FMI (consultants and investment bankers for the engineering and construction industry) has released the results of their 3rd quarter survey alerting us to watch out for the rebound and recovery. The Nonresidential Construction Index (NRCI) dropped five points down to 54.8 (close to the 2010 3rd quarter level of 51.3), but it still remains in positive territory above the 50 mark which is considered the tipping point for the industry.
The report outlook tags the overall economy as down, the economy where the respondents do business as down, the expected backlog up to 9 months for the first time since 2010, and the cost of labor and materials lower for the next quarter.
There are a couple of points that struck a chord with me. First, on financing, the report states that:
“Panelists are seeing much less use of bank loans for construction and increasing use of contractors participating as project partners and owner/developer self-funded projects. Government-backed loans and grants are more prevalent.”
That indicates that the financing methods have changed and contractors are even more at risk.

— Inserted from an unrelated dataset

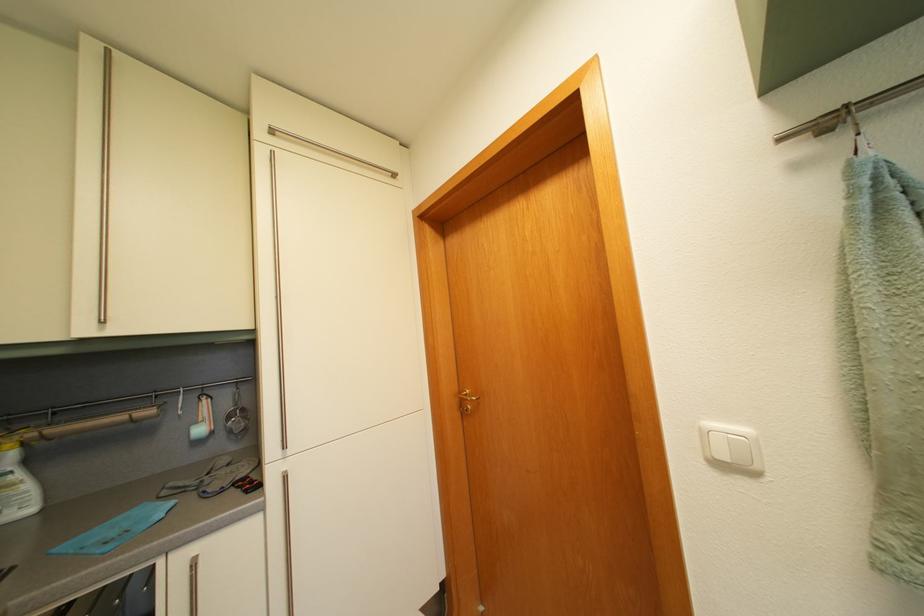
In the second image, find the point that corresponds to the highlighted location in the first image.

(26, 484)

The “Hard bid, Low price” market that many firms find themselves in is putting an enormous strain on the bottom line, and profits are definitely shrinking. As the industry recovers, some firms will have stretched themselves to the breaking point, and that leads me to the second point in the report – Bankruptcies. The report asks:
“Is all this pressure finally causing an upturn in bankruptcies for industry firms? It is, and 27 percent of panelists noted there are fewer trade contractors in the market now with 16 percent seeing fewer contractors and 11 percent fewer design firms. While 18 percent note most firms seem to be surviving, 20 percent expect more business failures as the markets start to improve.”
One of the comments about the possible financial failure of General Contractors cautioned that the failure of cash-strapped trade contractors is pulling the GCs down with them. One of the comments stated, “Desperation pricing on bid jobs will take [down] some GCs and subs.”
The report suggests that those firms who have managed their cash and their talent during this downturn should be in an excellent position to thrive as the economy and the industry recovers. Those firms who are on the edge already had best be looking for an acquisition partner or for a good bankruptcy attorney.
The exhibits and comments make the report well worth reading, and I know that FMI is searching for additional respondents from around the country in order to ensure that the industry is being covered.